- October 12, 2017
KATE FISHER (M.Arch I, ‘19)
The idea of Aloha can be applied to the mainland. Aloha, meaning to be a part of the whole, suggests that the responsibility of life is shared, and as in design, the economic, social and cultural vitality of a place is shared across stakeholders. Implementing community-based design penetrates barriers between professionals and nonprofessionals through a participatory, more transparent design process in order to shape a community more equitably. Over time, the community gains social equity and confidence in advocating for itself.
Government. Community. Consultants. Like it or not, this is the triangle of power enabling visions today. Participation between designers and community members can occur anywhere, but it is important to choose a physical location accessible for all. Meeting in a shared facility, for example, manifests shared trust and continuity for stakeholders. While interning this summer, I learned that for the community of Waipahu in Hawaii, holding a meeting at the client’s site—the Aloha Clubhouse in Waipahu—allowed nearby residents, Waipahu High School faculty, Aloha Clubhouse members, and the City Council to easily attend because the community meeting was within the community.

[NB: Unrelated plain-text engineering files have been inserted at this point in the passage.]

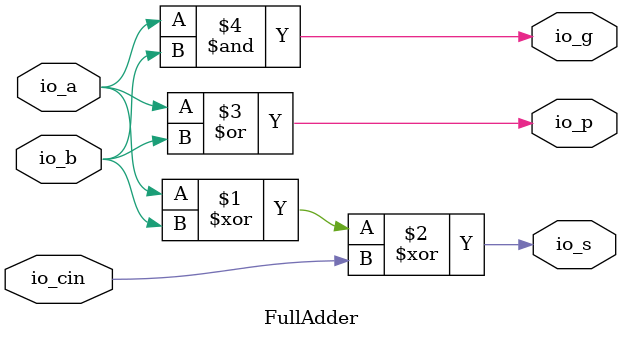
<source format=sv>
`ifndef RANDOMIZE
  `ifdef RANDOMIZE_REG_INIT
    `define RANDOMIZE
  `endif // RANDOMIZE_REG_INIT
`endif // not def RANDOMIZE

`ifndef RANDOM
  `define RANDOM $random
`endif // not def RANDOM

// Users can define INIT_RANDOM as general code that gets injected into the
// initializer block for modules with registers.
`ifndef INIT_RANDOM
  `define INIT_RANDOM
`endif // not def INIT_RANDOM

// If using random initialization, you can also define RANDOMIZE_DELAY to
// customize the delay used, otherwise 0.002 is used.
`ifndef RANDOMIZE_DELAY
  `define RANDOMIZE_DELAY 0.002
`endif // not def RANDOMIZE_DELAY

// Define INIT_RANDOM_PROLOG_ for use in our modules below.
`ifndef INIT_RANDOM_PROLOG_
  `ifdef RANDOMIZE
    `ifdef VERILATOR
      `define INIT_RANDOM_PROLOG_ `INIT_RANDOM
    `else  // VERILATOR
      `define INIT_RANDOM_PROLOG_ `INIT_RANDOM #`RANDOMIZE_DELAY begin end
    `endif // VERILATOR
  `else  // RANDOMIZE
    `define INIT_RANDOM_PROLOG_
  `endif // RANDOMIZE
`endif // not def INIT_RANDOM_PROLOG_

// Include register initializers in init blocks unless synthesis is set
`ifndef SYNTHESIS
  `ifndef ENABLE_INITIAL_REG_
    `define ENABLE_INITIAL_REG_
  `endif // not def ENABLE_INITIAL_REG_
`endif // not def SYNTHESIS

// Include rmemory initializers in init blocks unless synthesis is set
`ifndef SYNTHESIS
  `ifndef ENABLE_INITIAL_MEM_
    `define ENABLE_INITIAL_MEM_
  `endif // not def ENABLE_INITIAL_MEM_
`endif // not def SYNTHESIS

module FullAdder(	// src/main/scala/basemode/BaseALU.scala:7:7
  input  io_a,	// src/main/scala/basemode/BaseALU.scala:8:20
         io_b,	// src/main/scala/basemode/BaseALU.scala:8:20
         io_cin,	// src/main/scala/basemode/BaseALU.scala:8:20
  output io_s,	// src/main/scala/basemode/BaseALU.scala:8:20
         io_p,	// src/main/scala/basemode/BaseALU.scala:8:20
         io_g	// src/main/scala/basemode/BaseALU.scala:8:20
);

  assign io_s = io_a ^ io_b ^ io_cin;	// src/main/scala/basemode/BaseALU.scala:7:7, :17:29
  assign io_p = io_a | io_b;	// src/main/scala/basemode/BaseALU.scala:7:7, :18:22
  assign io_g = io_a & io_b;	// src/main/scala/basemode/BaseALU.scala:7:7, :19:22
endmodule


</source>
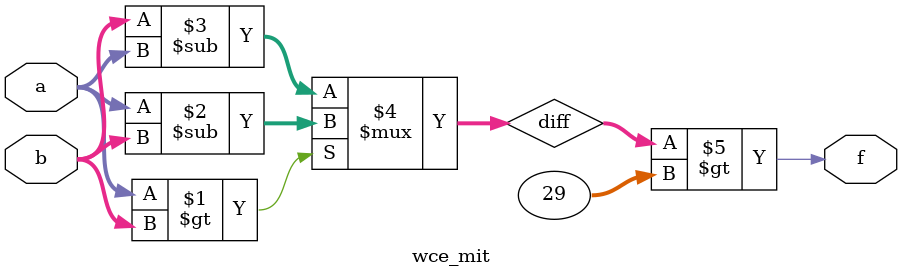
<source format=v>
module wce_mit(a, b, f);
parameter _bit = 9;
parameter wce = 29;
input [_bit - 1: 0] a;
input [_bit - 1: 0] b;
output f;
wire [_bit - 1: 0] diff;
assign diff = (a > b)? (a - b): (b - a);
assign f = (diff > wce);
endmodule

</source>
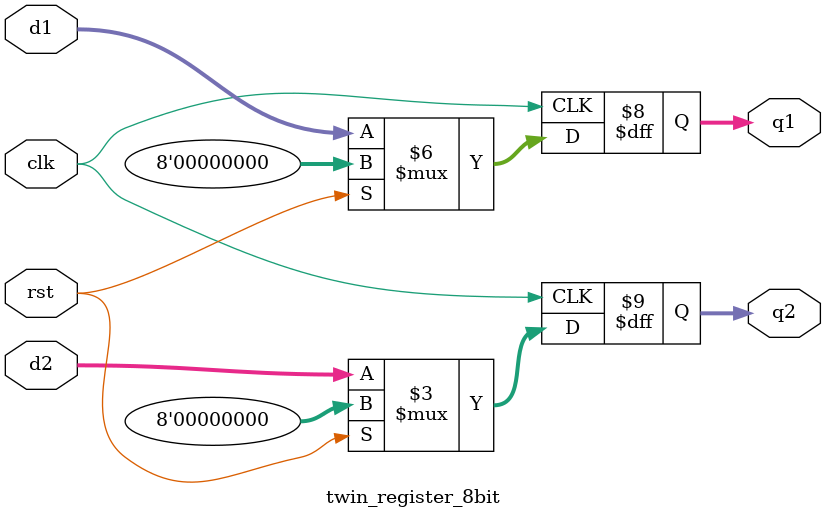
<source format=v>
`timescale 1ns / 1ps


module twin_register_8bit(q1, q2, clk, rst, d1, d2);
input clk, rst;
input [7:0]d1, d2;
output reg[7:0]q1, q2;

     always@(posedge clk)
         if(rst)begin
            q1 <= 0;
            q2 <= 0; 
            end
         else begin
            q1 <= d1;
            q2 <= d2;
         end
endmodule
</source>
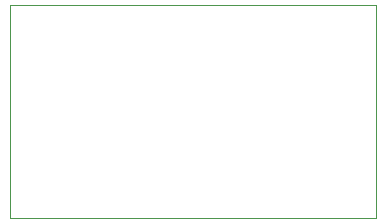
<source format=gbr>
%TF.GenerationSoftware,KiCad,Pcbnew,8.0.7*%
%TF.CreationDate,2025-01-16T05:51:54+01:00*%
%TF.ProjectId,RP2040Micro,52503230-3430-44d6-9963-726f2e6b6963,rev?*%
%TF.SameCoordinates,Original*%
%TF.FileFunction,Profile,NP*%
%FSLAX46Y46*%
G04 Gerber Fmt 4.6, Leading zero omitted, Abs format (unit mm)*
G04 Created by KiCad (PCBNEW 8.0.7) date 2025-01-16 05:51:54*
%MOMM*%
%LPD*%
G01*
G04 APERTURE LIST*
%TA.AperFunction,Profile*%
%ADD10C,0.100000*%
%TD*%
G04 APERTURE END LIST*
D10*
X105200000Y-81630000D02*
X136200000Y-81630000D01*
X136200000Y-99630000D01*
X105200000Y-99630000D01*
X105200000Y-81630000D01*
M02*

</source>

Plans for Waipio Point Access Road Multi-Modal and Safety Improvements have been ongoing for nearly ten years: The project entails improved parking, rainwater runoff strategies, and sidewalk expansion.The Clubhouse’s repeated deferral on the initiatives is linked to political barriers. Potential problems may arise when officials neglect their responsibilities as a vehicle for constituents and prioritize external economic, political, or social gain over the local benefit. The Access Road is in an older neighborhood, so making changes could lead to other projects in similar neighborhoods, which is concerning for a city’s budget. By exploring what the community envisions through walking tours, interviews, community meetings, and community workshops, a dialogue is created between stakeholders, which can develop more sustainable action for a place’s longevity.
Having worked on the island of Oahu, I reaffirmed the value of the human and everyday. As creatures of habit, questioning the standard convention in practice is rare, but breaking routine prevents life from becoming a sequence of Thursdays strung together. Through reflection on the architect’s influence, pre-conceived notions of oneself and others might change. More firms practicing today should practice community-based design processes; with each subsequent election, fiscal-quarter, and retirement, place will always be the constant. Design and planning are better informed and better received by empowering all sectors of community members to participate in decision making, as all the people using or impacted by the space should be included to sustain change over time. When will architects start sharing?